Selection |
%%

Xxxxxx has been the recipient from time to time of grants of stock options.
Nothing in this Agreement is intended to affect any vested rights he may have,
or in any way alter the rights and obligations specified in the option
agreements and plan.
8. BENEFIT PLANS; BONUS FOR 2000.
(a) Xxxxxx'x entitlement to any benefits afforded by any Company benefit plans
including, without limitation, long-term incentive, employee stock purchase
plans, executive supplemental retirement income, and executive deferred
compensation are governed solely by their applicable plans and policies
which are incorporated herein by this reference.
(b) Prior to the last day of March, 2001, the Company shall pay Xxxxxx $54,700
as a bonus earned for his performance in 2000.
9. NON-DISPARAGEMENT.
(a) Xxxxxx will not make statements that disparage or malign the reputation or
abilities of the Company as it is defined in this Agreement.
(b) The Company will not make statements that disparage or malign the
reputation or abilities of Xxxxxx.
(c) Neither party shall be in breach of this provision as a result of giving
truthful testimony relating to the Company or relating to Xxxxxx.
(d) For 24 months after the execution of this Agreement, Xxxxxx will not accept
engagement as a paid expert or consultant to provide expert testimony
directly adverse to Northwest Natural Gas Company or its parent and
subsidiary entities in any litigation or legal proceeding, including but
not limited to rate cases or industrial customer cases.

%%

Task instructions |
In the agreement excerpt, what bonus amount must the Company pay for performance in 2000, and by what deadline?

Record list |
%%

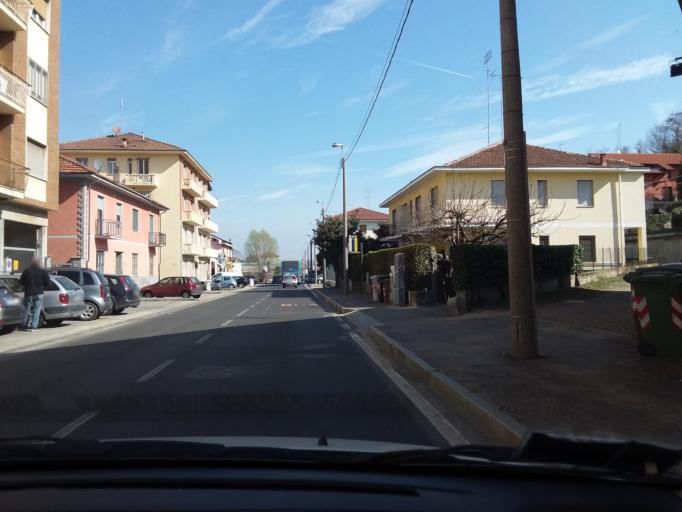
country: IT
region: Piedmont
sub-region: Provincia di Torino
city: Rivoli
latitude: 45.0819
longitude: 7.5185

%%

Answer to the exercise |
$54,700, paid prior to the last day of March, 2001.